THERE can be little doubt that Friday night’s Heineken Cup encounter between Edinburgh and Racing Metro 92 is going to be a tough sell.
With rain and near freezing temperatures being predicted, and the home side already effectively eliminated from the tournament after three losses from three matches so far, the rugby supporters of the capital will find it hard to resist some of the other attractions on offer in the city on the second to last Friday night before Christmas.
WP Nel, the South African prop who joined Edinburgh during the summer, hopes that two of the hardy souls braving the elements will be his wife, Alana, and especially their six-week-old son, Henre.
“He came to our last home game – the victory over the Ospreys – so he is a lucky mascot,” said the 25-year-old. “It’s a bit cold so I will have to see what my wife says about coming along this Friday – but it would be nice to have them there.”
As little Henre was born in Scotland, he will automatically qualify to play for this country if he makes the grade. His father, meanwhile, must go through the mandatory three-year residency requirement.
At times like this, it seems legitimate to ask whether Nel has any regrets about uprooting his family and moving halfway round the world to play for a club which is struggling desperately to justify its status as worthy of competing against the top teams in Europe, in the hope that he will eventually qualify to play for a country which has just plummeted to their lowest-ever world ranking position.

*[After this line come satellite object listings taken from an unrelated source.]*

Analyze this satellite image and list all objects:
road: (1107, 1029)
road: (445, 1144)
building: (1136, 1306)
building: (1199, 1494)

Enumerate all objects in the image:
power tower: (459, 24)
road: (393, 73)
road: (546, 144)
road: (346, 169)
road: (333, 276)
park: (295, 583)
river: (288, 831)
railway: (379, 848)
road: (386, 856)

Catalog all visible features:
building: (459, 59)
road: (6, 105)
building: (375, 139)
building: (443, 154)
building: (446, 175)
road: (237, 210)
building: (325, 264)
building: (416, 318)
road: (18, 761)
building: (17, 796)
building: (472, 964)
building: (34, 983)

“We’ve settled in really well here. Edinburgh is a beautiful city and the weather certainly isn’t a problem because we came from Bloemfontein, where it regularly hits -5 degrees Fahrenheit during the winter, so we are pretty used to it,” he insists. “We’re all disappointed with how our season has gone so far, but the last couple of weeks have been a lot better. We might have lost over in Paris, but we did some good stuff and it is just frustrating that we did some bad stuff too, and that cost us.
“This is a young team and we are on a learning curve, but we are much happier now than we were a month ago because we have two wins in the Rabo and a good result on Friday will give us some really good momentum for the big games against Glasgow coming up. Hopefully we’ll get a decent crowd on Friday because we are conscious that we let our supporters down in our first home Heineken Cup game against Saracens and we want to make it up to them.”

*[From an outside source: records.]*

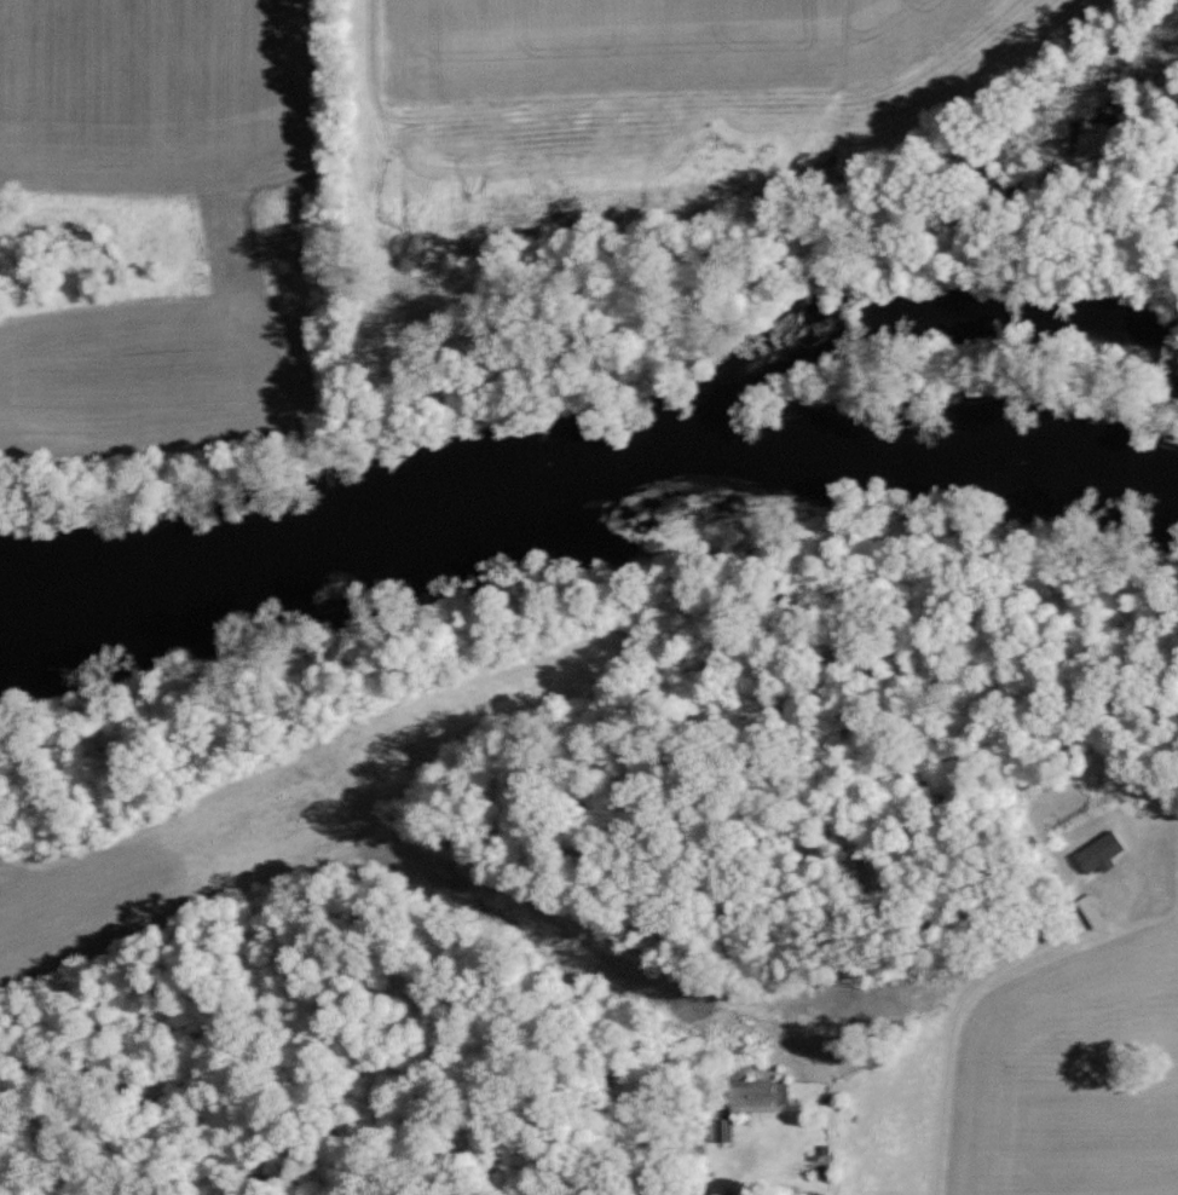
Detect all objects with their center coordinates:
river: (587, 532)
building: (1096, 853)
building: (1090, 910)
building: (752, 1093)
building: (721, 1129)

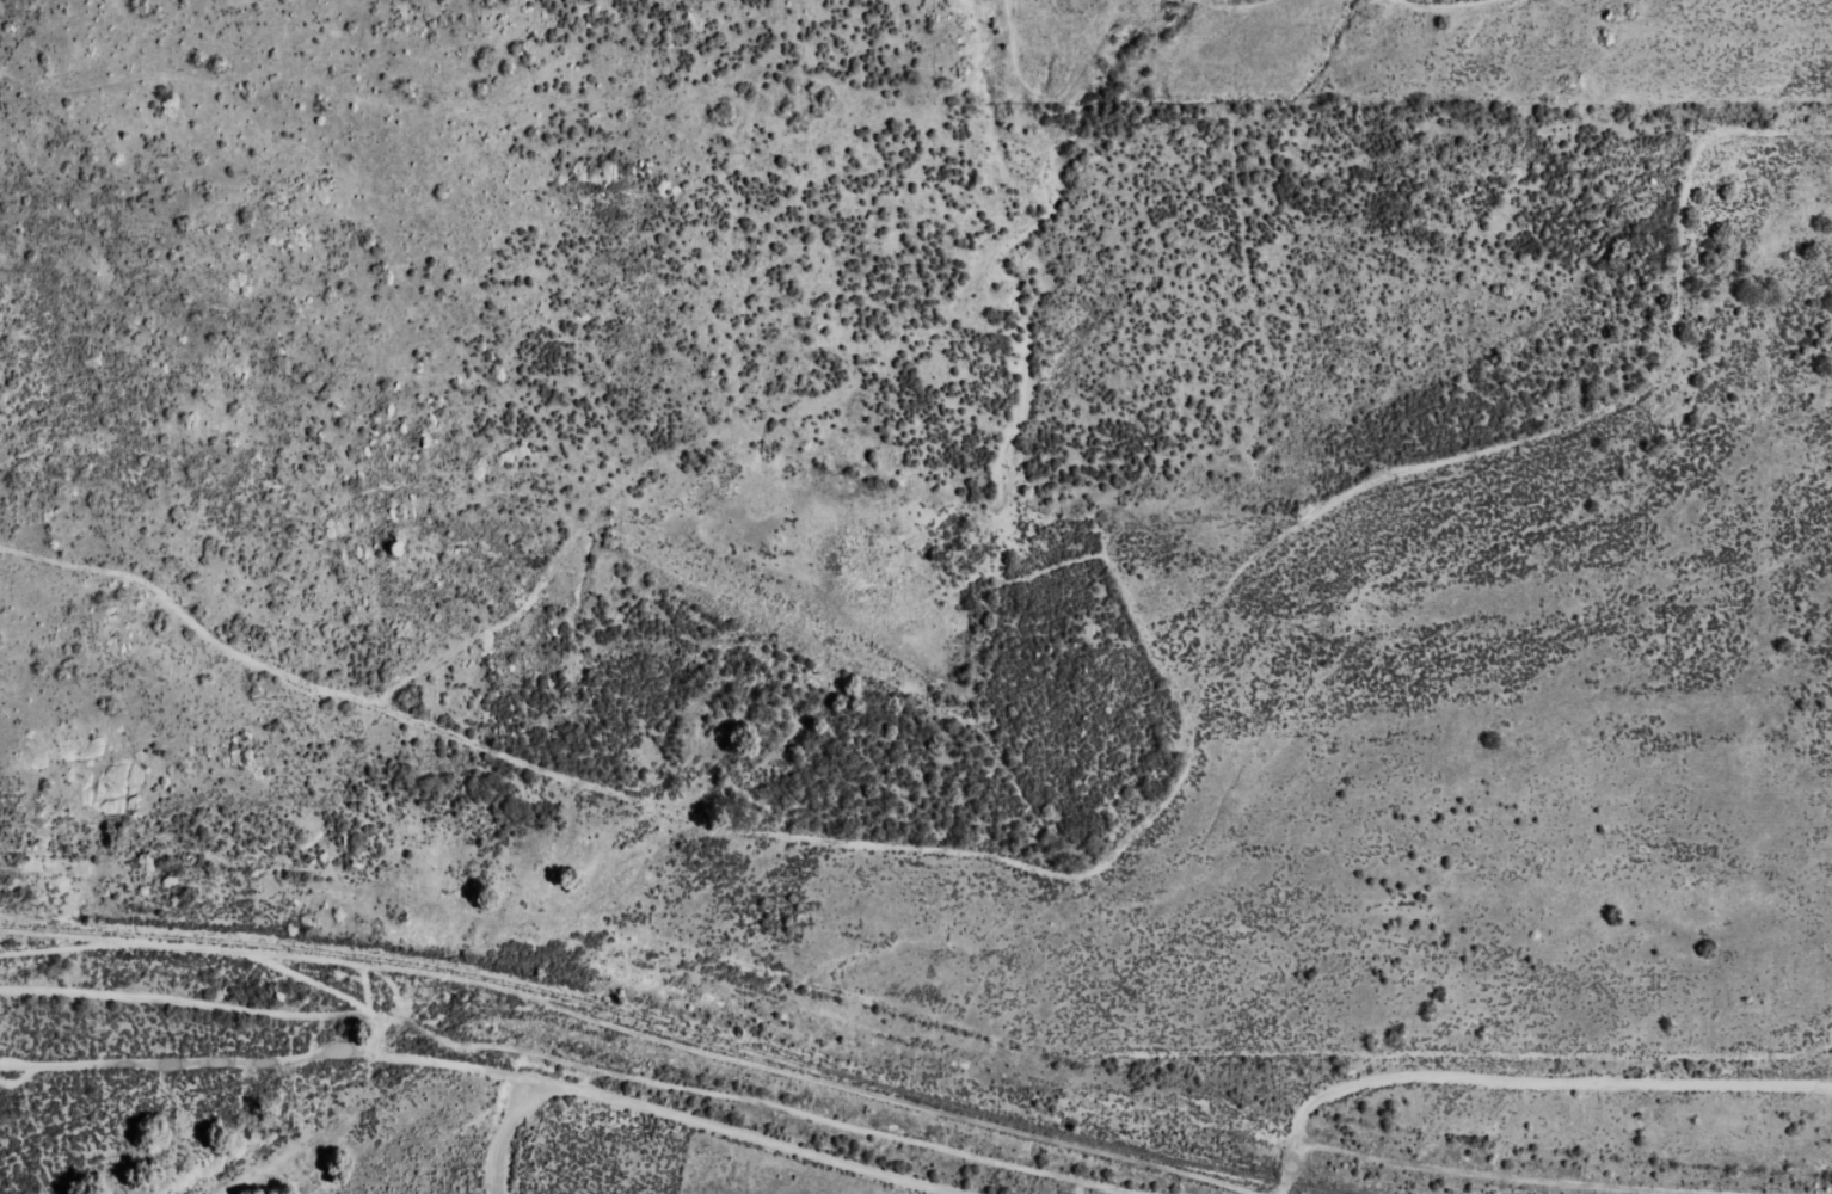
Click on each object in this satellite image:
railway: (665, 1025)
road: (176, 1064)
road: (1516, 1069)
road: (250, 1082)
road: (739, 1134)
road: (507, 1137)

Under-18s can attend for free with a paying adult if purchased before midnight tomorrow and Nel’s team-mate, Greig Tonks, believes the intensity and tempo of their second-half showing in Paris is the key to unlocking Racing Metro’s defence and lifting the home supporters’ spirits.
“I thought we played some good rugby in the second half, moved the ball well and put a lot of pressure on Racing Metro with some exciting rugby,” said full-back Tonks of last week’s defeat. “Tactically we knew what we had to do and, at times, we did it well, but it didn’t pay off in terms of points. We didn’t take our chances for a couple of scores late on, which was very frustrating. A lot of teams are vulnerable in the last 20 minutes. We felt that was the case with Racing in Paris and I think that’s something we’ll attack again, providing we can sustain a lot of their pressure early on as they’re extremely physical.
“We know how they play and that’s unlikely to change much in the space of a week. We’ll fine tune some small elements and look at a few opportunities in their defence where we think we can get a couple of scores.” One of the club’s first signings for the 2012/13 season, Tonks arrived from Northampton Saints as a highly-rated, but little-known full-back with Scottish qualifications (his mother is from Ayrshire). However, since his arrival, he has established himself as one of the club’s top and most consistent performers, becoming a popular figure with fans thanks to strong counter-attack running from deep and a thundering left boot.
The versatile 23-year old has been deployed at centre and stand-off but is most at home in his favoured role of full-back, where he has started all but one game this season, missing out on the Heineken Cup opener against Saracens with a hand injury. Tonks explained that the opportunity to compete consistently for the club has put him in the best position of his career to improve as a player and strike for international honours.
“I’m really happy with my decision to move to Edinburgh and to have played in almost every game. It’s exactly what I was looking for and was the reason I was so keen to join. It’s been a frustrating season so far, with our results a bit up and down, but I’m loving it here. There’s no substitute for game time so I’m just happy to be involved every week. As far as playing for Scotland is concerned, I think it’s a matter of continuing to play well for Edinburgh Rugby, get results for the club and progress from there.”